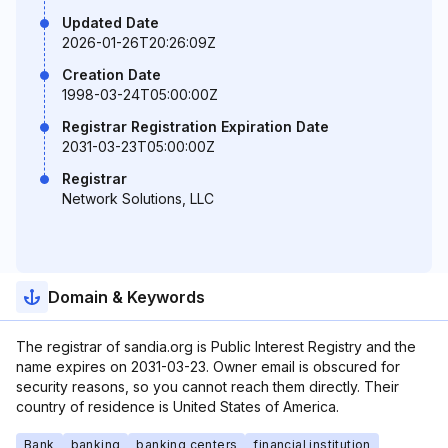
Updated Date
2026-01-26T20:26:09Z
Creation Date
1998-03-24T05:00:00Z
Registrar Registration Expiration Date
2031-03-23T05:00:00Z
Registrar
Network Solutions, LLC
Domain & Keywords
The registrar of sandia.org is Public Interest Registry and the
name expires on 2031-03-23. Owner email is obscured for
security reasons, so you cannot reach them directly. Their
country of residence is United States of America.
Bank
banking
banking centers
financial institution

**TASK TO CARRY OUT**
Update the records by putting "hidden" wherever "obscured" appears, with everything else kept the same. Give only the text and leave out the pictures.

**SOLUTION**
Updated Date
2026-01-26T20:26:09Z
Creation Date
1998-03-24T05:00:00Z
Registrar Registration Expiration Date
2031-03-23T05:00:00Z
Registrar
Network Solutions, LLC
Domain & Keywords
The registrar of sandia.org is Public Interest Registry and the
name expires on 2031-03-23. Owner email is hidden for
security reasons, so you cannot reach them directly. Their
country of residence is United States of America.
Bank
banking
banking centers
financial institution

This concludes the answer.